Kolkata is a city where you can smell months. And no month smells quite like that of Durga Puja. From the scent of fresh clay in Kumartuli to the fragrance of new clothes in your wardrobe, from the whiff of temporary roadside eateries to the aroma of kaash phool, Kolkata transforms into a smorgasbord of odours — the mild, the strong, the magical — as it awaits its greatest festival. The five main days of Durga Puja (increasingly becoming 10) are the inevitable highlight, but the fortnight that precedes them is almost as fun. Partly because it allows Kolkatans like myself, who often prefer anticipation to fulfilment, to get immersed in imagination. How will my parar pandal look when complete? Which friends will I meet on which days? What gobsmacking food will I partake of and with whom will I be doomed to share it? The most obvious questions become the most interesting right when Puja is around the corner.
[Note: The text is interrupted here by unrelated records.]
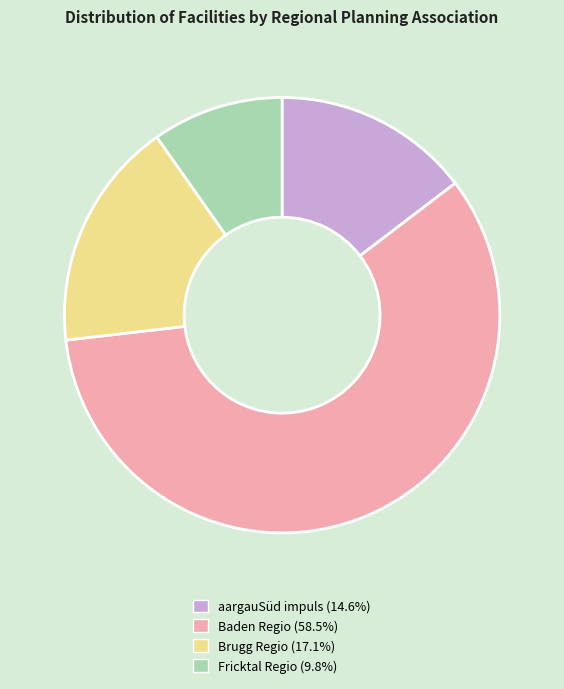

Is it true that Fricktal Regio is 23% of the pie?

False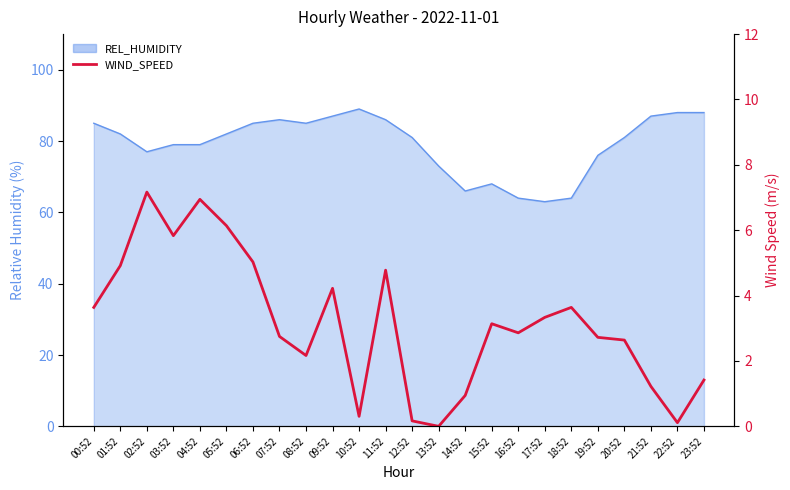

How many points are lower than both their immediate neighbors (excluding endpoints)?

6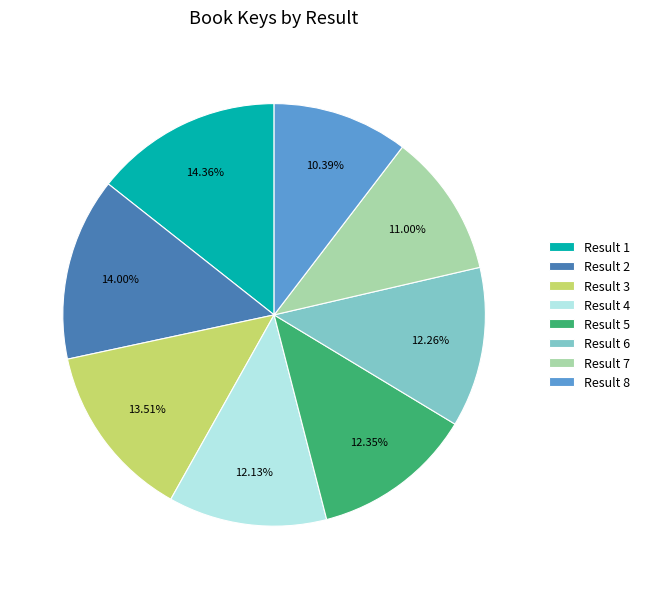

How many segments does this pie chart have?

8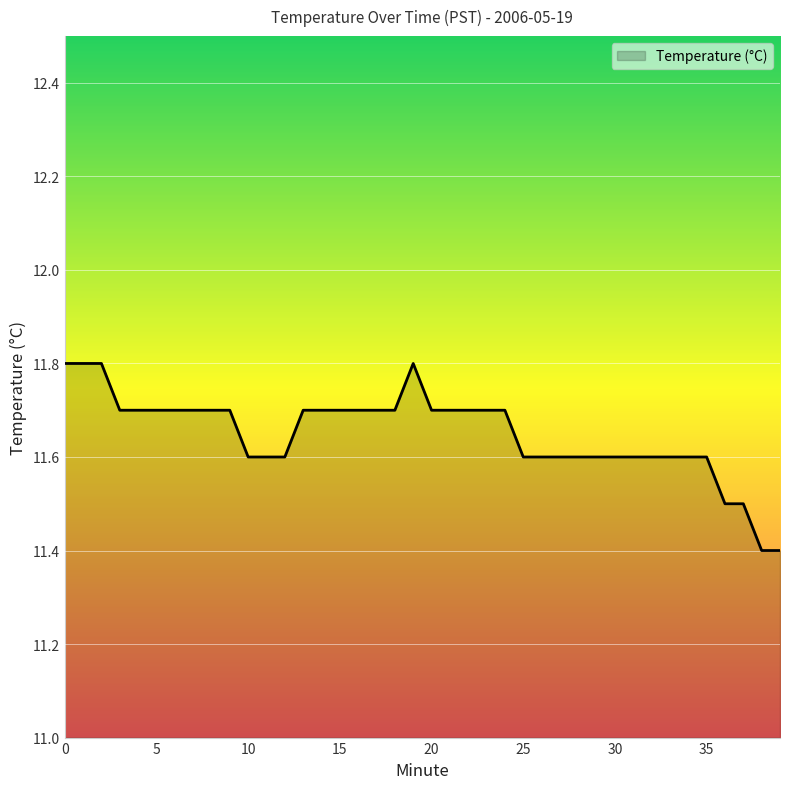

What is the greatest value displayed?

11.8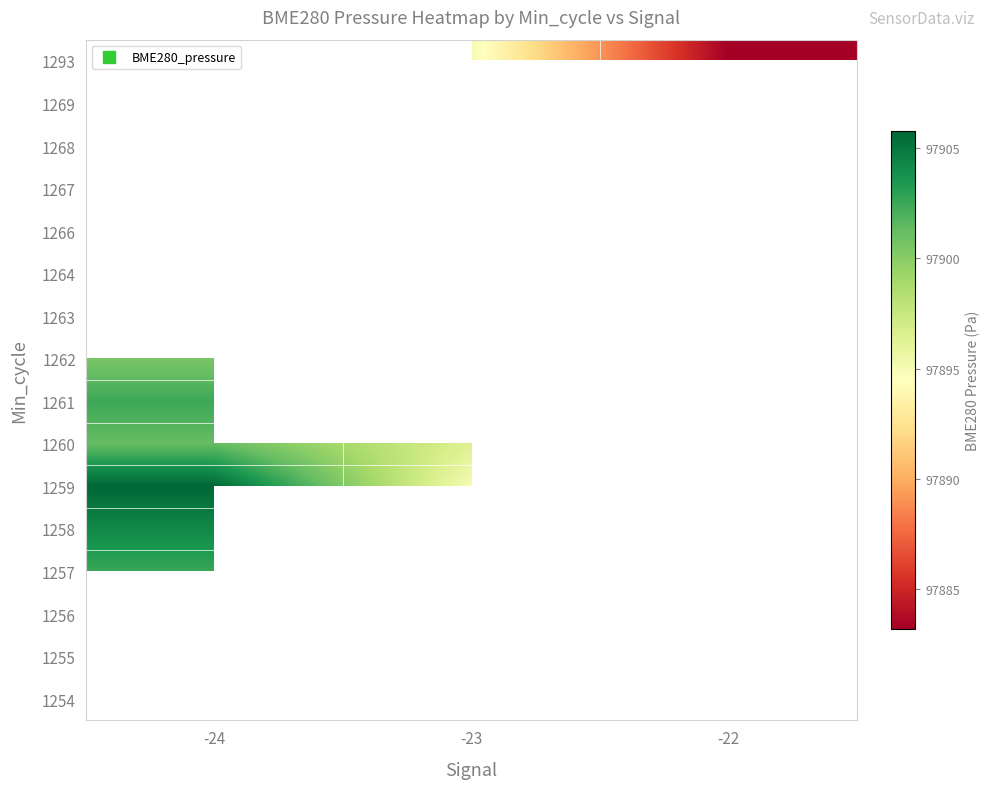

How many distinct data groups are displayed?

16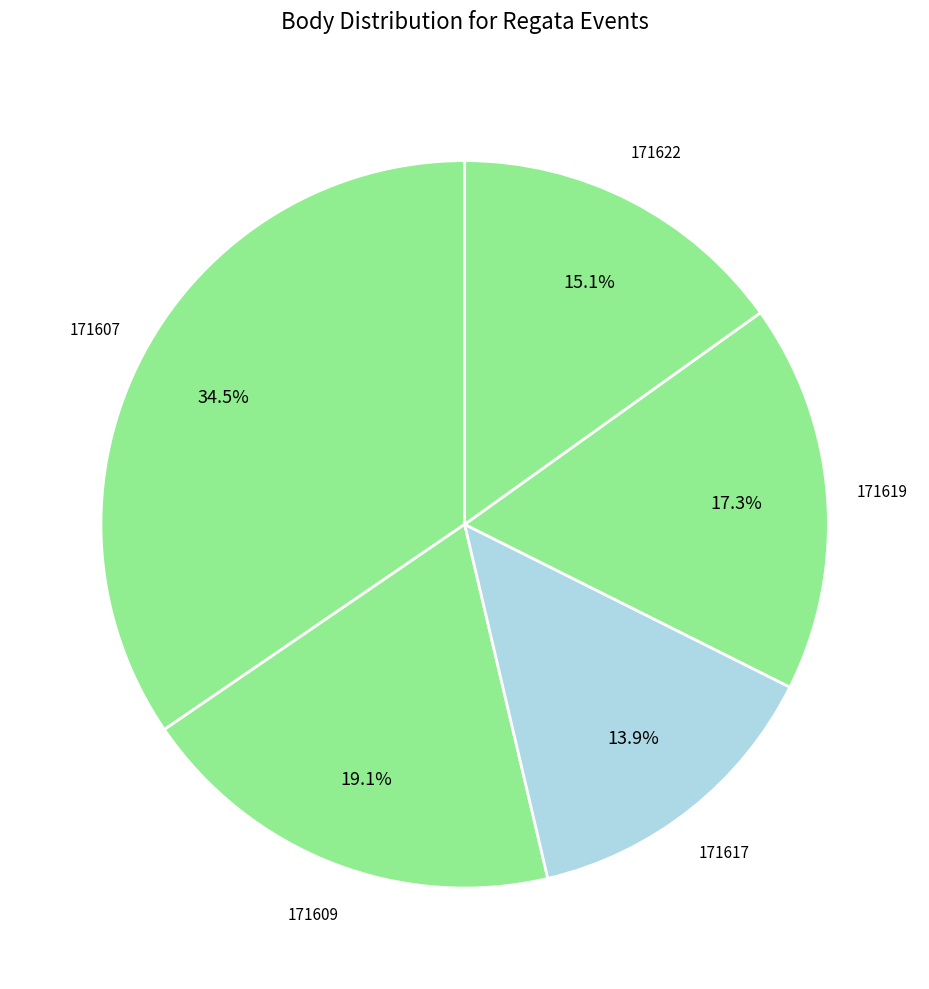

How many slices are in this pie chart?

5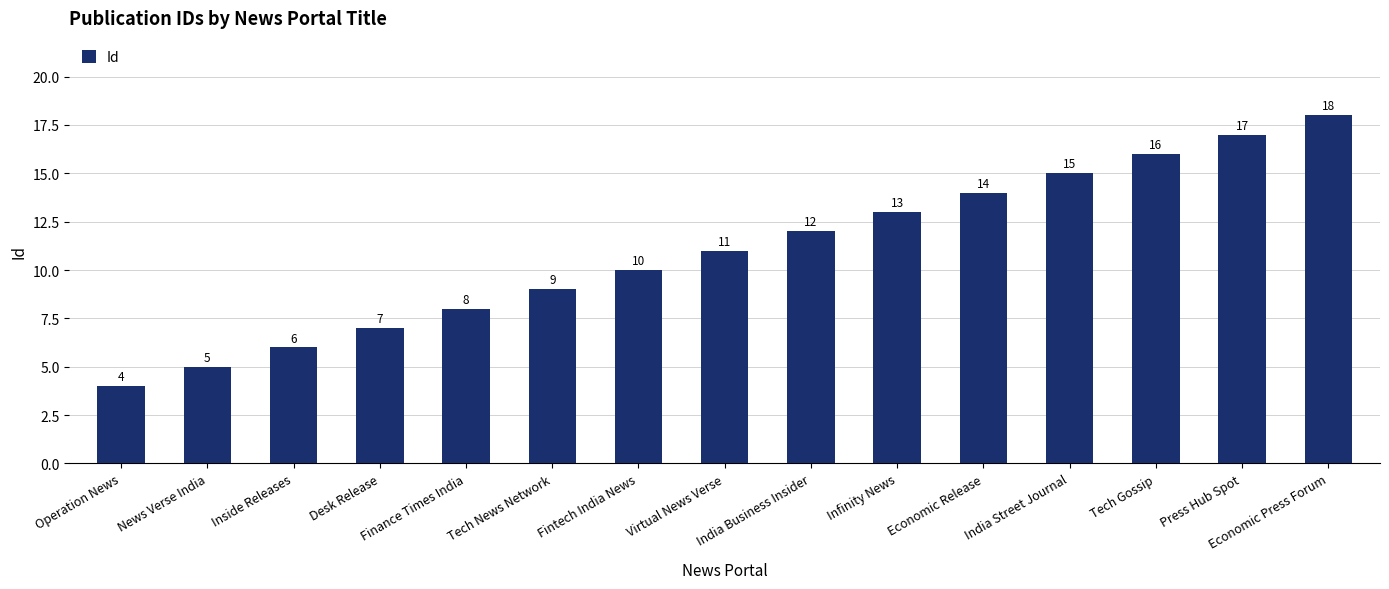

What is the label of the 9th bar from the right?

Fintech India News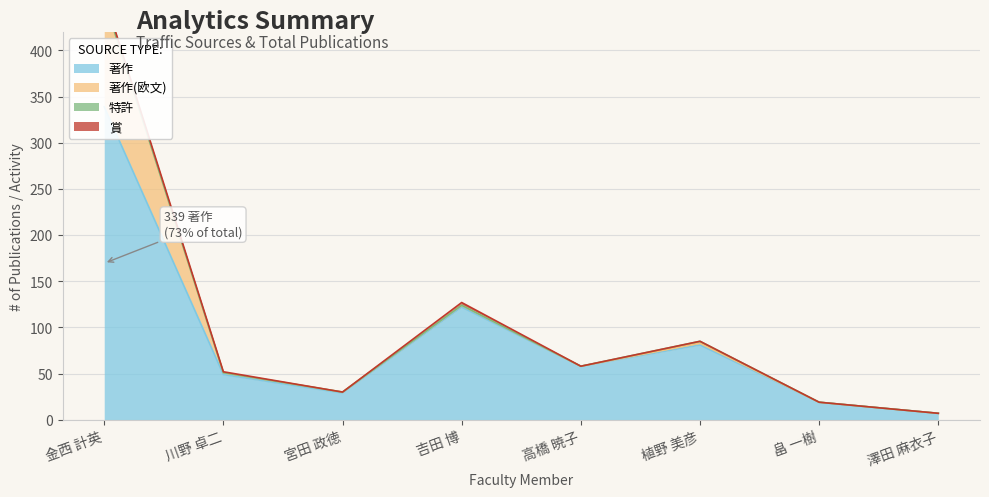

What position from the left is 川野 卓二?

2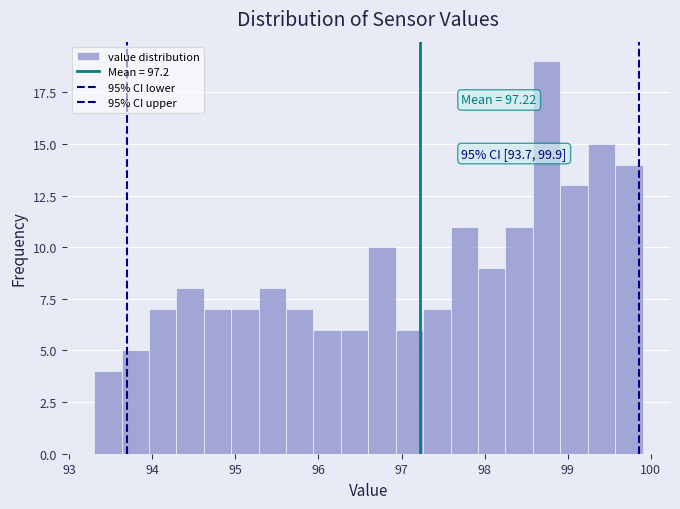

Read against the x-axis, roughly where is the centre of the tallest bar?

98.7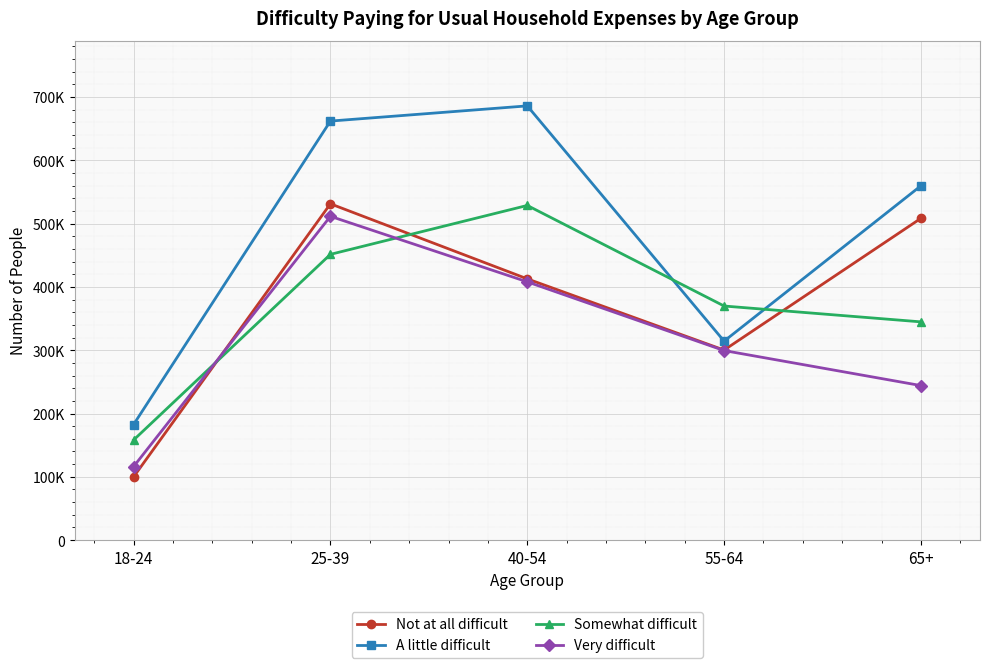

What is the approximate value of Very difficult at 65+, to the nearest 50?

244150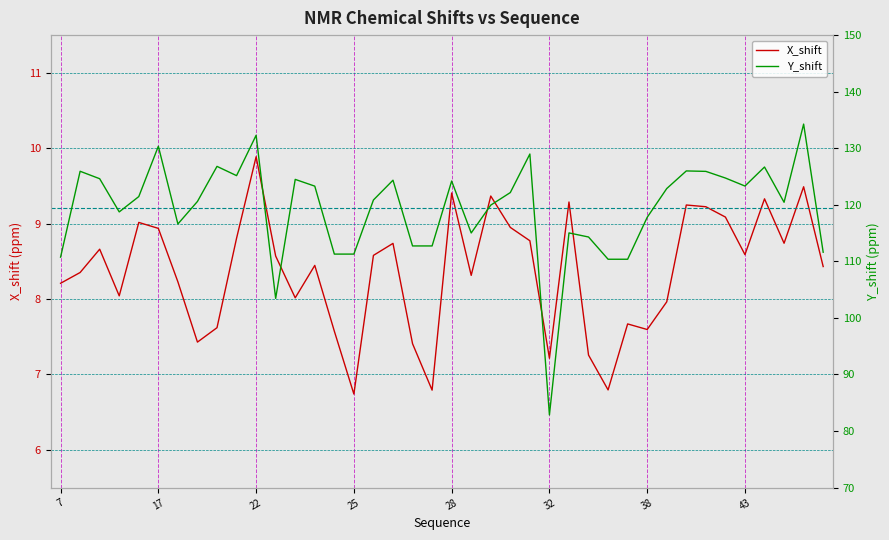

Which category has the highest value in the X_shift series?

22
Every year before Puja, Kolkata wakes up to its full potential
Kolkata likes to sleep because it likes to dream. But come a few weeks before Puja and the City of Joy wakes up to its full potential. As idolmakers and pandal-builders toil around the clock, stores that are usually shuttered before 9pm stay open till midnight. New Market, Gariahat, Hatibagan and the other shopping hubs of the city prattle and pounce, with more bargains in the air than rain. The Metro stations acquire their own rustle, with little embellishments distinguishing one from the other. I implore my local phuchkawalla, mobbed by foodies in every direction, for an extra serving. “Rama was willing to give an eye for Ma Durga and you can’t give me an extra phuchka!” I bark in Bengali. Amidst a sea of hands, he relents.
Even the cold neighbours put on a layer of kindness ahead of Puja, plastering a smile instead of the “I-don’t-care-about-your-life” glare that covers their faces for the rest of the year. “How many clothes did you buy?” becomes tiring to answer, but not when the answer changes every three days. Plans are made, cancelled and remade as WhatsApp groups go into overdrive. In between wrapping up professional deadlines (exams were easier, at least you could pretend they were not important) and rekindling personal equations, the heart throbs with excitement every time the eyes catch the date and find it one day closer to the promised land.
The week of almost-readiness between Mahalaya and Sashthi
Perhaps my favourite part of Puja is the week or so that separates Mahalaya and Sashthi. It is the time when an old friend (or flame, or both!) suddenly shows up in town. When a Puja bonus is the only thing on my account’s credit sheet. When I quietly resolve to not make my intestines plead for mercy. It is the time when Puja is here but not quite, with everything around me in a state of almost-readiness, on the verge of transforming Kolkata into an endless amusement park. It is also the time when I put the final touches to my Puja schedule, before it is invariably pulled apart by traffic, tantrums and the trepidation of trying to pack a lifetime of memories into four sleepless days.
I enjoy this build-up to Puja the way I enjoy re-reading my favourite novel. I know the familiar script that lies ahead, but everytime I embark on it, I crave to discover something new, not least about myself. I remind myself of 2019 and 2020, the only two years I was not in Kolkata during the days when Kolkata, of all places in the world, is the place to be. I reassure myself that even if I miss the next Puja, I will always have this year. Just like all the previous years when every Puja arrived with the hope that it will be bigger and better than ever before.
Waiting for next year
Another special aspect of waiting for Puja is contemplating the face of Durga that will strike me the most. Every year, there is at least one Durga, of the hundreds I see in person or online, that seems to peer into my soul. The splayed arms and the exquisite costume recede into the background as, for a few stretchable seconds, Durga remains neither a warrior nor a mother, but a unique woman with her unique story. Be it sheer ferocity or sheer compassion, delight, despair or duty, I take back with me a new way of understanding Durga every year. A way that helps me appreciate my mother, sister, lover, friend, colleague, or even a wistful stranger on a familiar route in a way I had not before. I wonder what it will be in 2023 that makes me ignore everything else and stare into the eloquent eyes of an idol that did not exist a few weeks back and will not exist a few weeks hence.
Ultimately, the wait for Durga Puja is almost as fun as Puja itself because the emptiness of pandals and hearts is still a long way off. At least as long as a few dozen hours of unfettered celebration can feel. After all, once the sandhi puja on Ashtami is done and bisarjan is only a whirl of drumbeats away, the idea of what is starts fading into what might have been. The mind starts moving on to next year, waiting anew for Durga and her retinue to bring heaven on earth. Such a wait is longer, harder and much less fun. Sometimes you forget you are waiting at all. Until you can smell a particular month. Until you can smell Durga Puja.